Irańscy kibice, którzy pojawili się na trybunach, byli w zdecydowanej większości za Rosją – co nie powinno dziwić. Mecz rozpoczął się spokojnie. Prawie w ogóle nie było dłuższych wymian piłek. Raczej obie strony kończyły od razu swoje akcje. Przez to 1. set polegał głównie na grze punkt za punkt. Chociaż raz udało się Polakom uciec na dystans 2 oczek. Ale wtedy Rosjanie szybko odrobili stratę i do samego końca byliśmy świadkami wyrównanej walki. Ostatecznie pierwszą odsłonę meczu wygrała Polska 26:24.
W drugim secie po kilku punktach zapadła dłuższa przerwa, która była spowodowana małą niekompetencją sędziów. Najpierw Vital Heynen przez minutę próbował wynegocjować wideoweryfikację. Ona zaś potrwała kolejne kilka minut. Wydawało się, że sędziowie boiskowi i stolikowi nie wiedzieli dokładnie co mają sprawdzić. Natomiast Polakom chodziło o to, że po ich bloku piłka nie dotknęła antenki.

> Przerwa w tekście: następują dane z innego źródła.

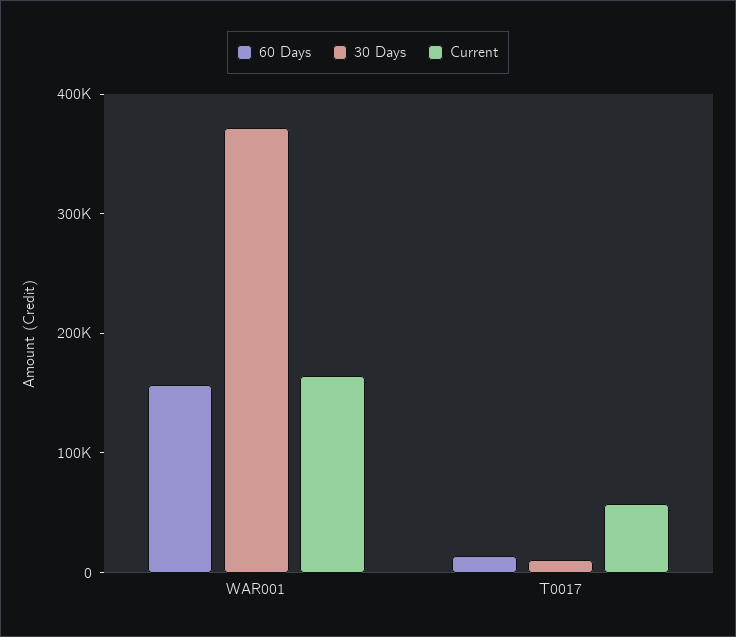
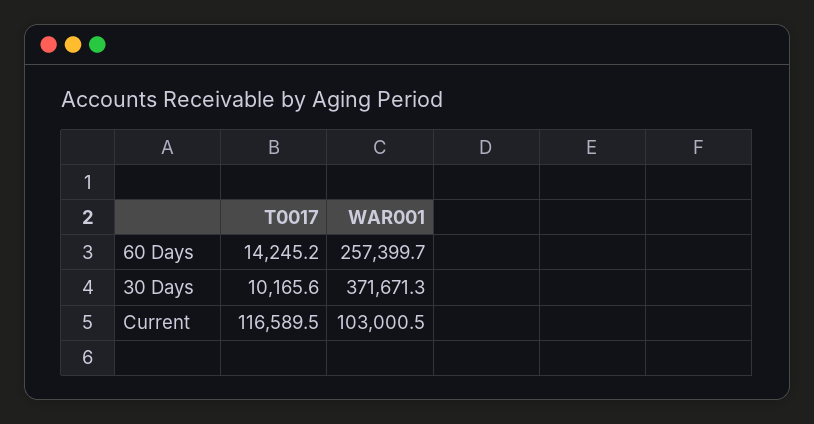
60 Days, WAR001: 160000 -> 257399.7
Current, WAR001: 160000 -> 103000.5
Current, T0017: 60000 -> 116589.5

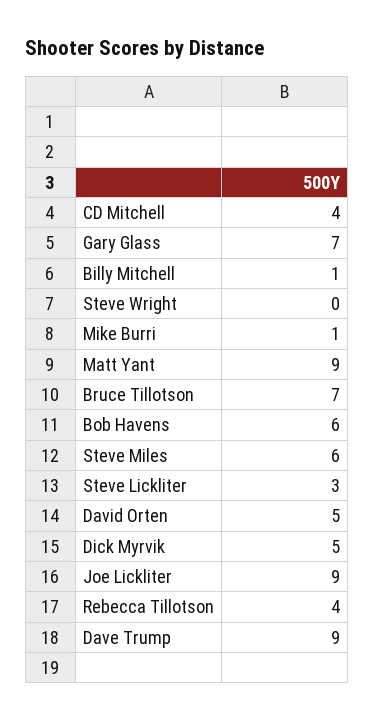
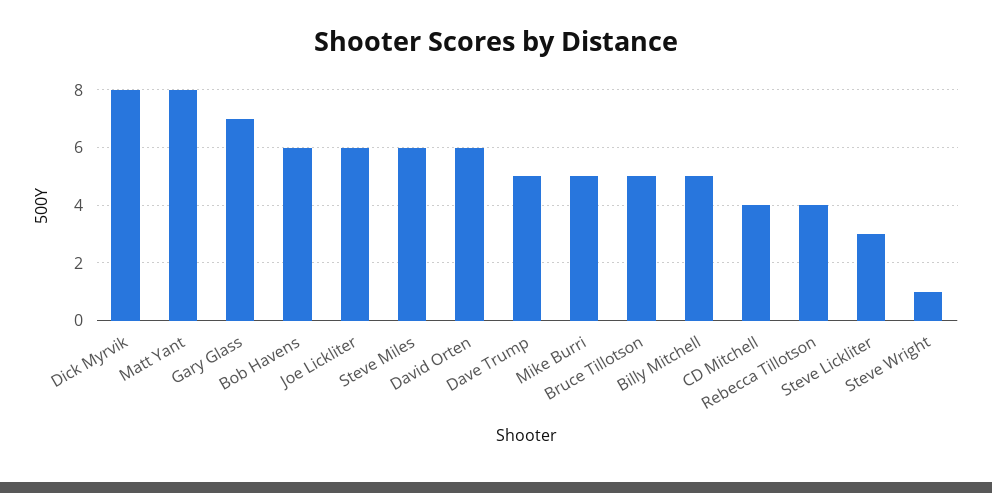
Billy Mitchell: 1 -> 5
Steve Wright: 0 -> 1
Mike Burri: 1 -> 5
Matt Yant: 9 -> 8
Bruce Tillotson: 7 -> 5
David Orten: 5 -> 6
Dick Myrvik: 5 -> 8
Joe Lickliter: 9 -> 6
Dave Trump: 9 -> 5

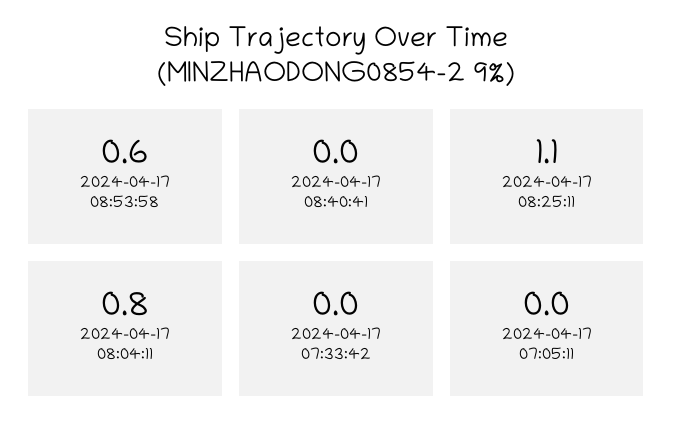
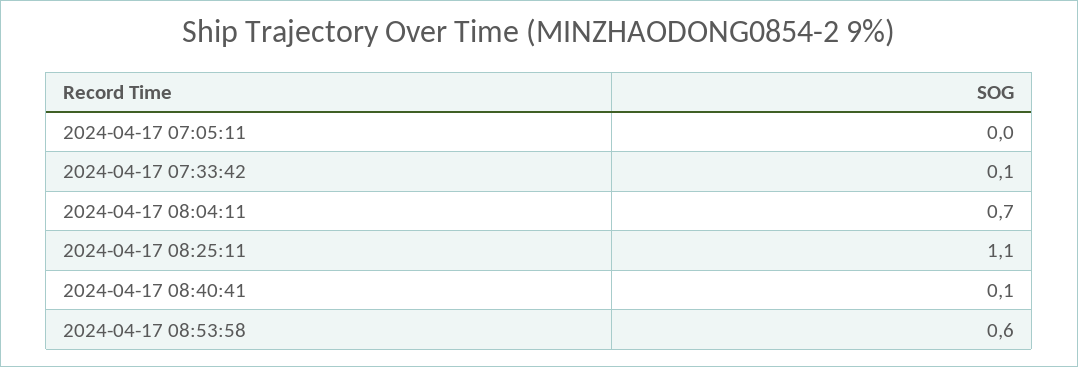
2024-04-17 08:40:41: 0 -> 0.1
2024-04-17 08:04:11: 0.8 -> 0.7
2024-04-17 07:33:42: 0 -> 0.1

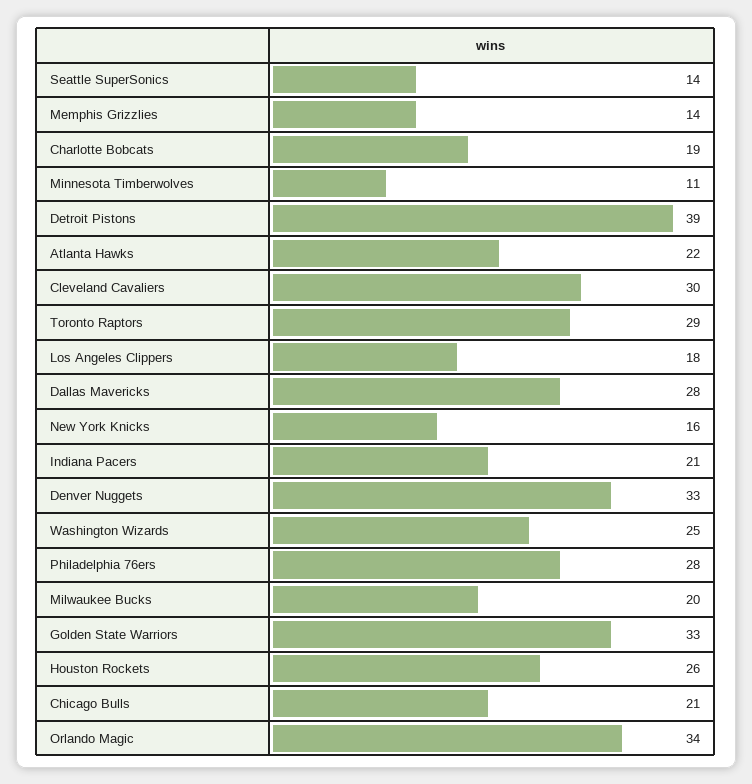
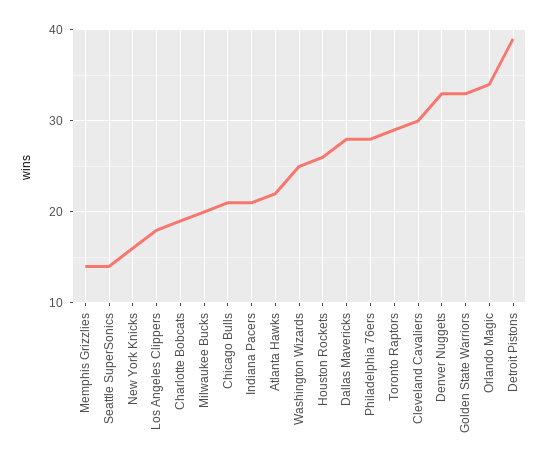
Minnesota Timberwolves: 11 -> none

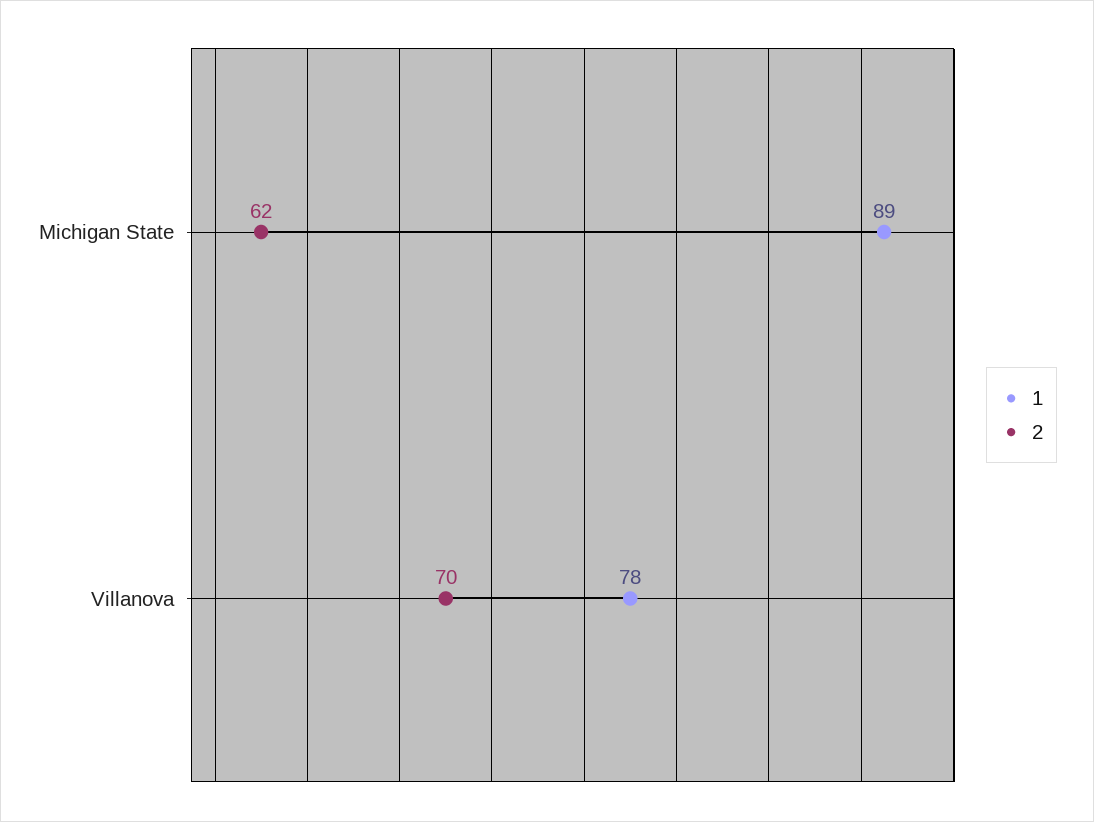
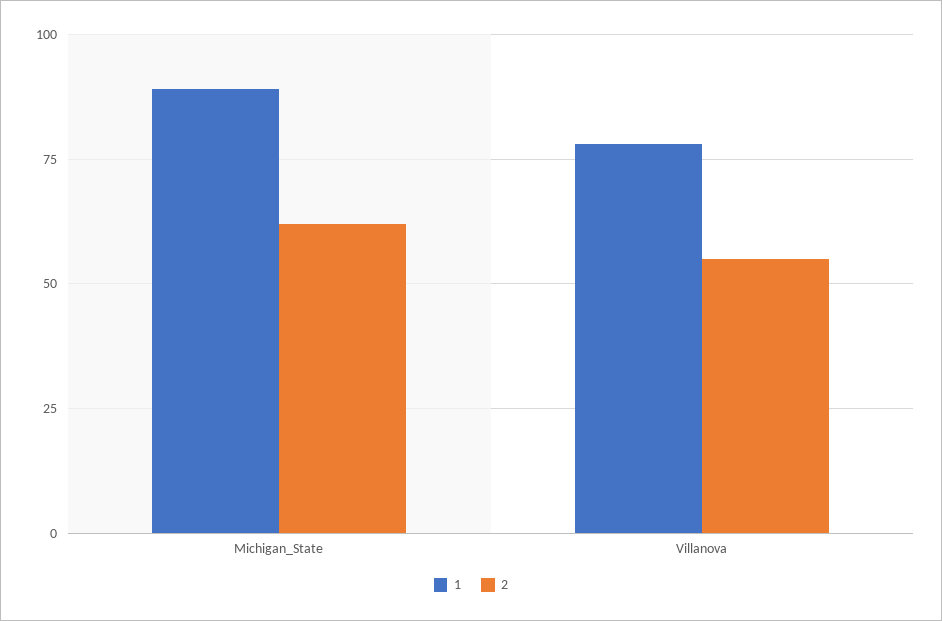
2, Villanova: 70 -> 55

Nareszcie pierwszy arbiter podjął męską decyzję i przyznaj punkt Rosjanom na 4:2. Po tym zamieszaniu rywale odskoczyli na 4 punkty przed pierwszą przerwą techniczną. Niestety mimo prób polscy siatkarze nie wyrównali i Rosjanie wygrali do 20.
Trzeci set również nie szedł po myśli biało-czerwonych, chociaż przez cały czas byli blisko przeciwnika. Rosja szybko zdobyła 2-punktową przewagę i utrzymywała ten bezpieczny wynik przez cały set. Zwyciężyła do 22. i znalazła się w bardzo komfortowej sytuacji. W ostatniej części spotkania przeciwnicy znów szybko odskoczyli polskim siatkarzom i do końca kontrolowali grę. Tym samym zwyciężyli 3:1.
Przez cały pojedynek dobrze funkcjonował nasz blok, ale za to Rosjanie byli skuteczniejsi w obronie i zagrywce. Jutro Polska zagra z gospodarzem turnieju Iranem.